Z cyklu „Poniedziałek z impetem” #11. Filary humanistycznego rozwoju/wzrostu (niezbędne każdemu człowiekowi). Nie ma wątpliwości, że czymkolwiek się zajmujemy, przychodzi taki moment, kiedy trzeba o tym opowiedzieć odbiorcom, klientom, kontrahentom. Sama wiedza o produkcie, usłudze to już dużo, ale nie wszystko, ponieważ współcześnie zazwyczaj ludzie chcą znać osobę, od której kupują i rozumieć, komu zapłacą lub z kim zawrą konkretne porozumienia. Warto zatem zadbać o obszary humanistycznego rozwoju. Podczas jednego z Kongresów Obywatelskich w Warszawie zastanawialiśmy się z wykładowcami z UJ i prof. Jerzym Bralczykiem, czy da się kształtować społeczeństwo poprzez modelowanie kompetencji językowych. Czy takie profilowanie (nierzadkie w państwach europejskich np. we Francji) ma sens i jego implementacja byłaby efektywna. Konsensus, jaki uzyskaliśmy zadowalał, to znaczy prognozy i hipotezy miały charakter pozytywny, a finalnie stwierdziliśmy, że praca nad językiem, sposobem wypowiadania się zmienia człowieka, jego sposób percepcji i postawy wobec świata, zjawisk kulturowych i cywilizacyjnych.
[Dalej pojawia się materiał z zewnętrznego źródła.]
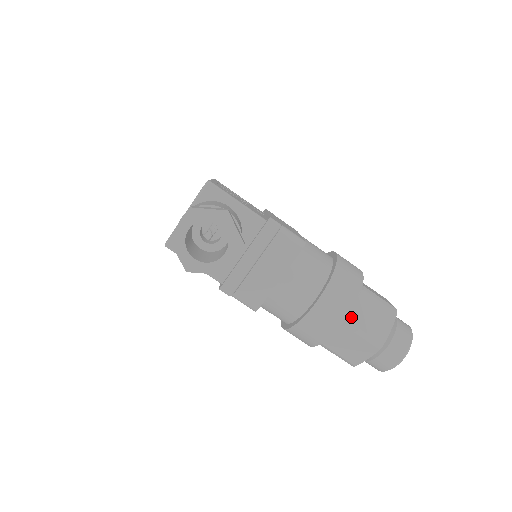
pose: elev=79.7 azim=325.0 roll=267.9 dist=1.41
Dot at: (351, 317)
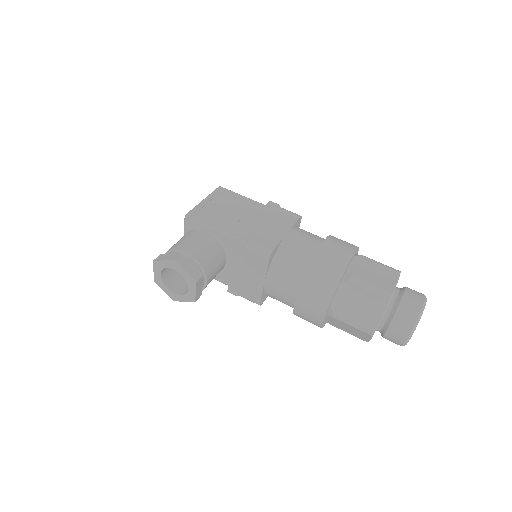
Dot at: (336, 309)
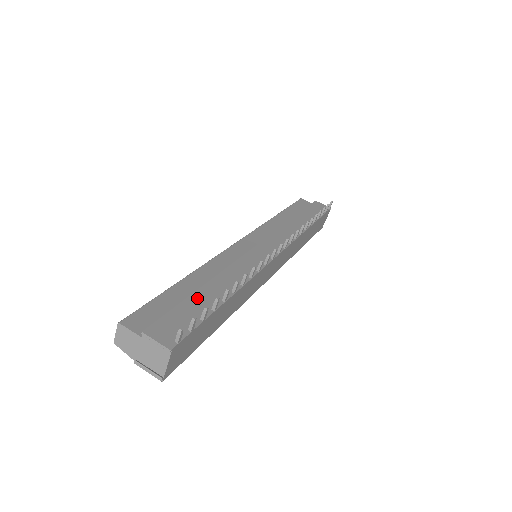
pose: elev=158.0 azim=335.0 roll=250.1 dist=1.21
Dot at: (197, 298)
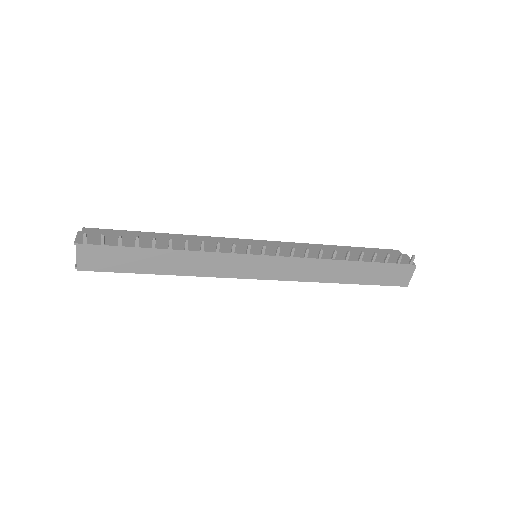
Dot at: (139, 238)
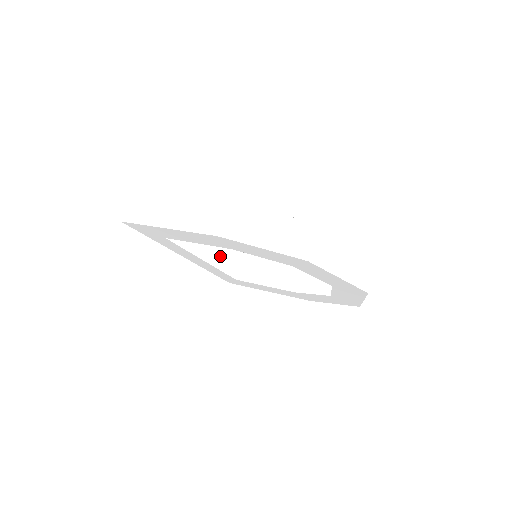
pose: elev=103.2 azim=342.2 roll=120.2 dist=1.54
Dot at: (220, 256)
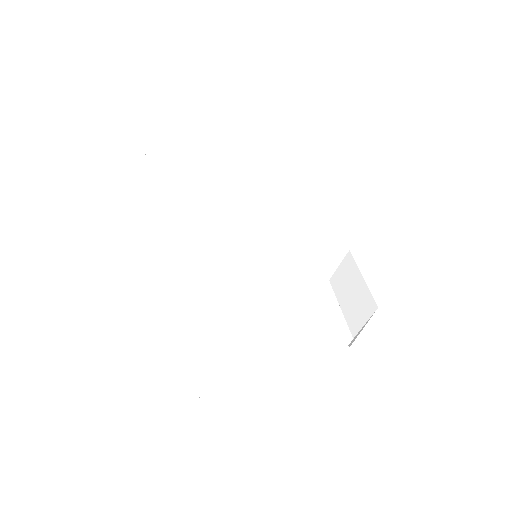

I Filar humanistycznego rozwoju: Kompetencje językowe. Język ma moc sprawdzą, ale przede wszystkim odzwierciedla sposób widzenia świata przez danego człowieka. Generalizując, im bardziej prosty, prymitywny język (i tu wcale nie chodzi o używanie przekleństw, wyrazów gwarowych), tym większe prawdopodobieństwo, że nie mamy do czynienia z człowiekiem empatycznym, rozumnym, zdolnym do bezwarunkowych pozytywnych działań, jest prawdopodobnie osobą mało szlachetną. Użyty język odzwierciedla sposób pojmowania świata przez autora, bohatera literackiego, ale również dotyczy ta zasada statystycznego Kowalskiego i każdego innego mniej statystycznego Igrekowskiego. Konkludując, DBAJMY O JĘZYK!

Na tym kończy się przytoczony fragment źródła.